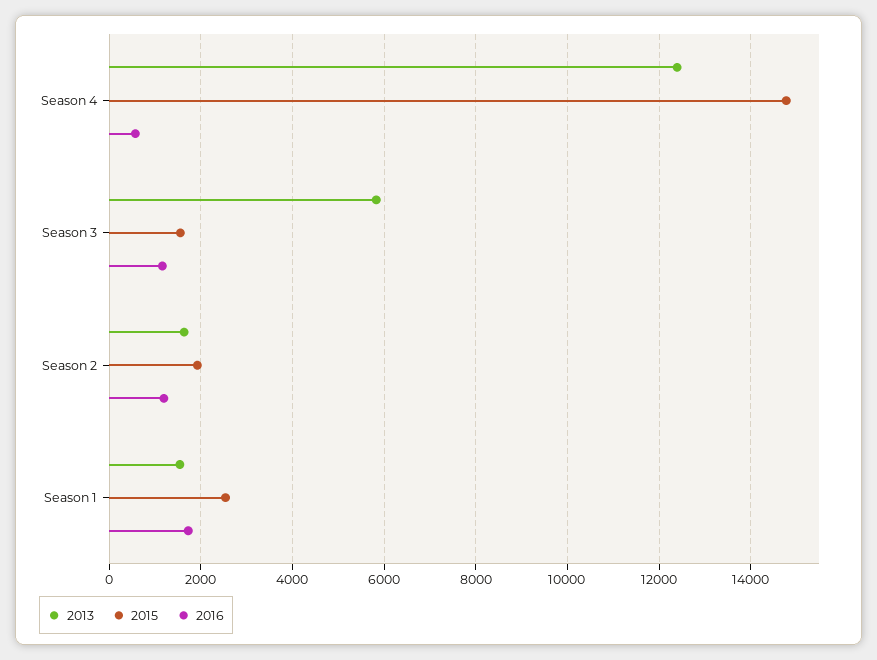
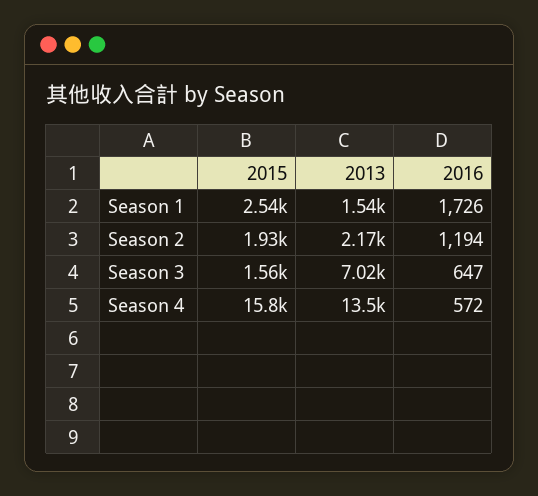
2013, Season 4: 12400 -> 13500
2015, Season 4: 14800 -> 15800
2013, Season 3: 5800 -> 7020
2016, Season 3: 1200 -> 647
2013, Season 2: 1600 -> 2170

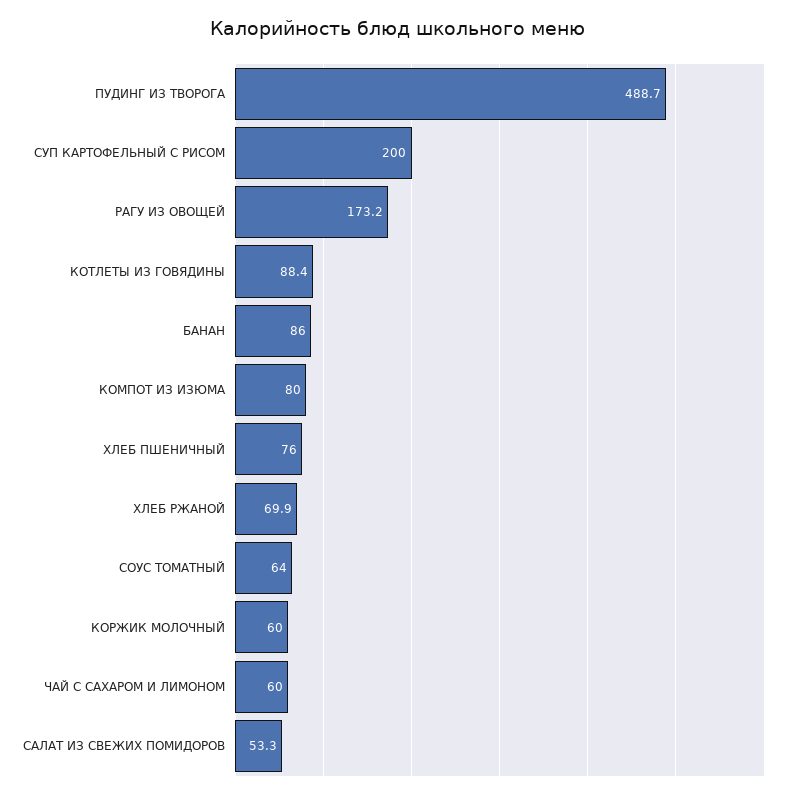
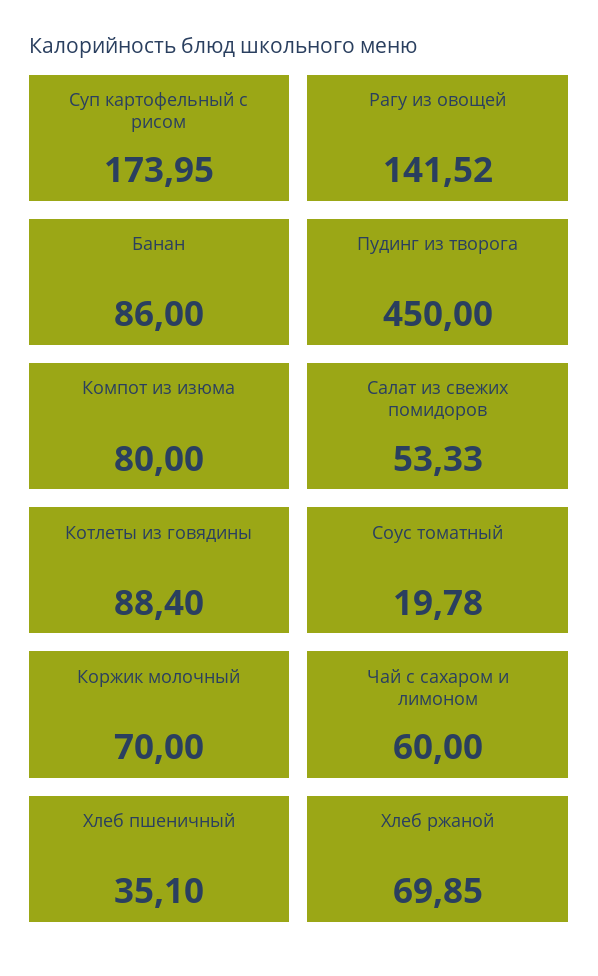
ПУДИНГ ИЗ ТВОРОГА: 488.7 -> 450
СУП КАРТОФЕЛЬНЫЙ С РИСОМ: 200 -> 173.95
РАГУ ИЗ ОВОЩЕЙ: 173.2 -> 141.52
ХЛЕБ ПШЕНИЧНЫЙ: 76 -> 35.1
СОУС ТОМАТНЫЙ: 64 -> 19.78
КОРЖИК МОЛОЧНЫЙ: 60 -> 70

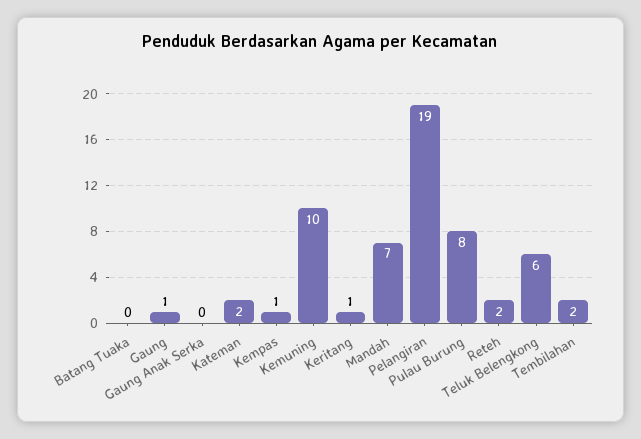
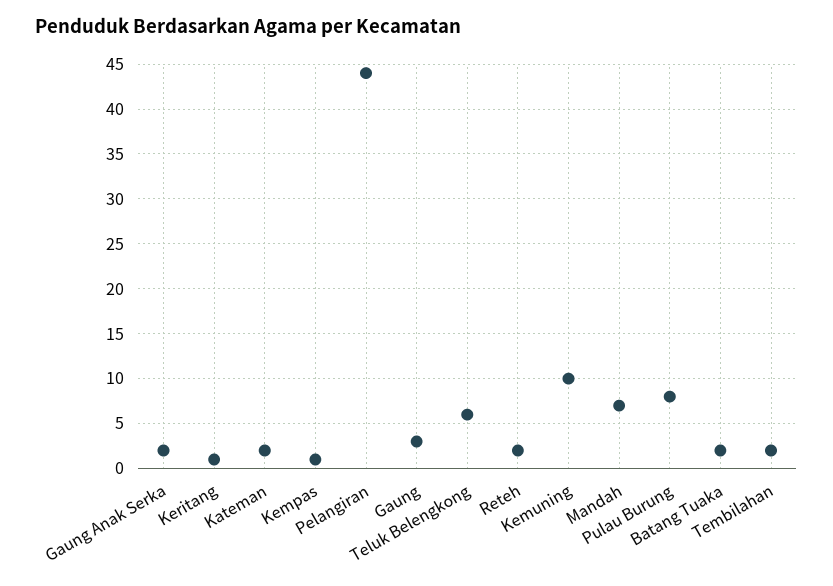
Batang Tuaka: 0 -> 2
Gaung: 1 -> 3
Gaung Anak Serka: 0 -> 2
Pelangiran: 19 -> 44

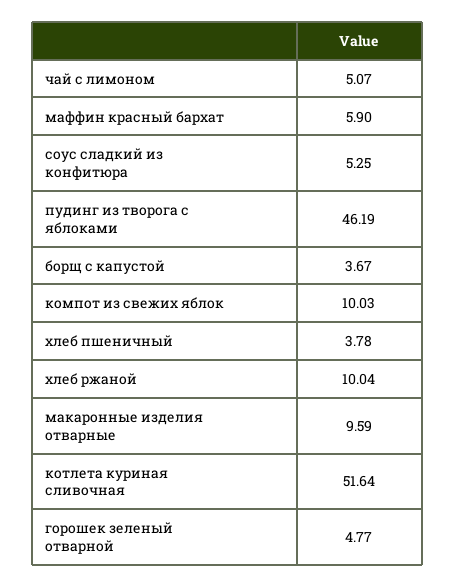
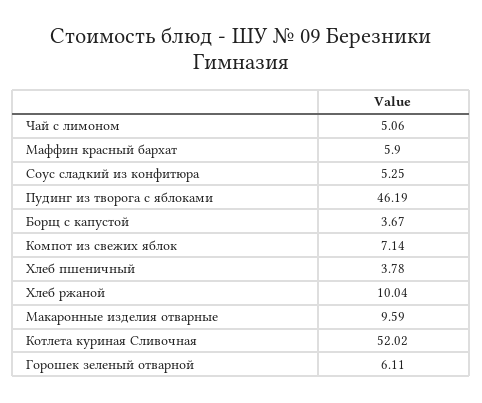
чай с лимоном: 5.07 -> 5.06
компот из свежих яблок: 10.03 -> 7.14
котлета куриная сливочная: 51.64 -> 52.02
горошек зеленый отварной: 4.77 -> 6.11

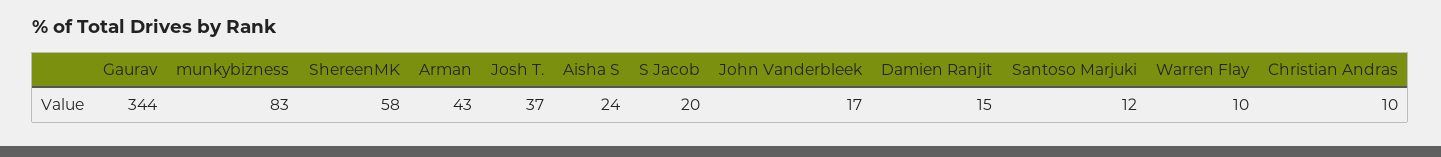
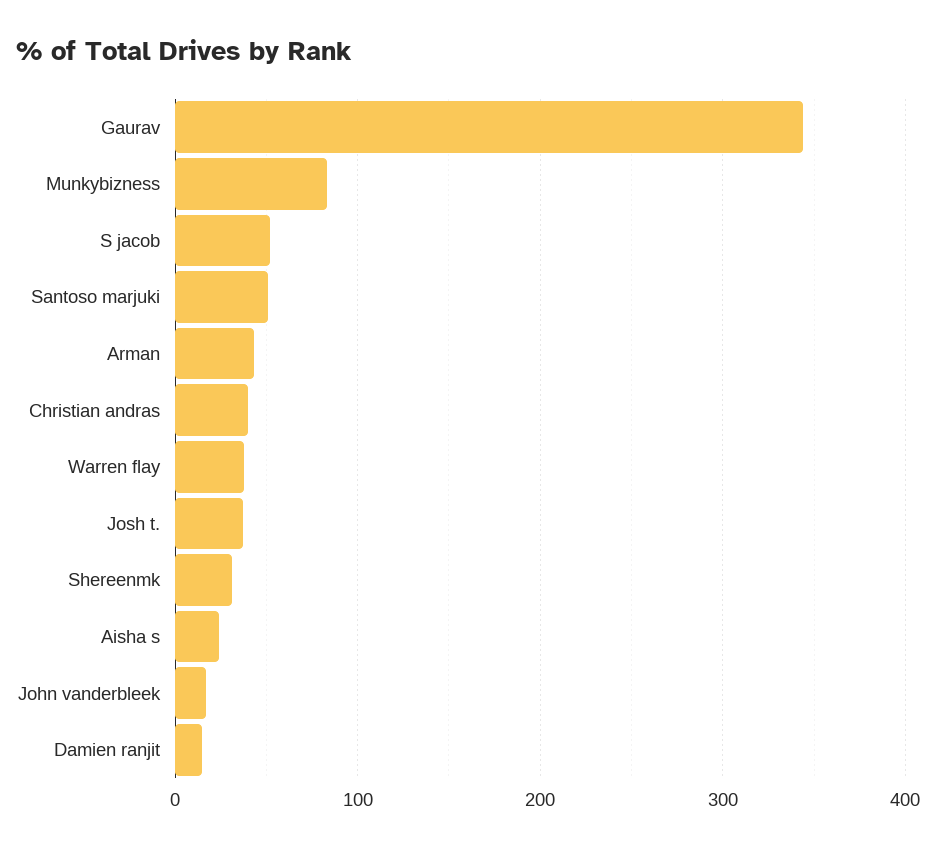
ShereenMK: 58 -> 30
S Jacob: 20 -> 50
Santoso Marjuki: 12 -> 50
Warren Flay: 10 -> 40
Christian Andras: 10 -> 40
---+---
Restate, exactly as they appear, the line with "Gaung Anak Serka: 0 -> 2" and all the lines after it up to the end of the data above; images do not belong in the copy.

Gaung Anak Serka: 0 -> 2
Pelangiran: 19 -> 44

чай с лимоном: 5.07 -> 5.06
компот из свежих яблок: 10.03 -> 7.14
котлета куриная сливочная: 51.64 -> 52.02
горошек зеленый отварной: 4.77 -> 6.11

ShereenMK: 58 -> 30
S Jacob: 20 -> 50
Santoso Marjuki: 12 -> 50
Warren Flay: 10 -> 40
Christian Andras: 10 -> 40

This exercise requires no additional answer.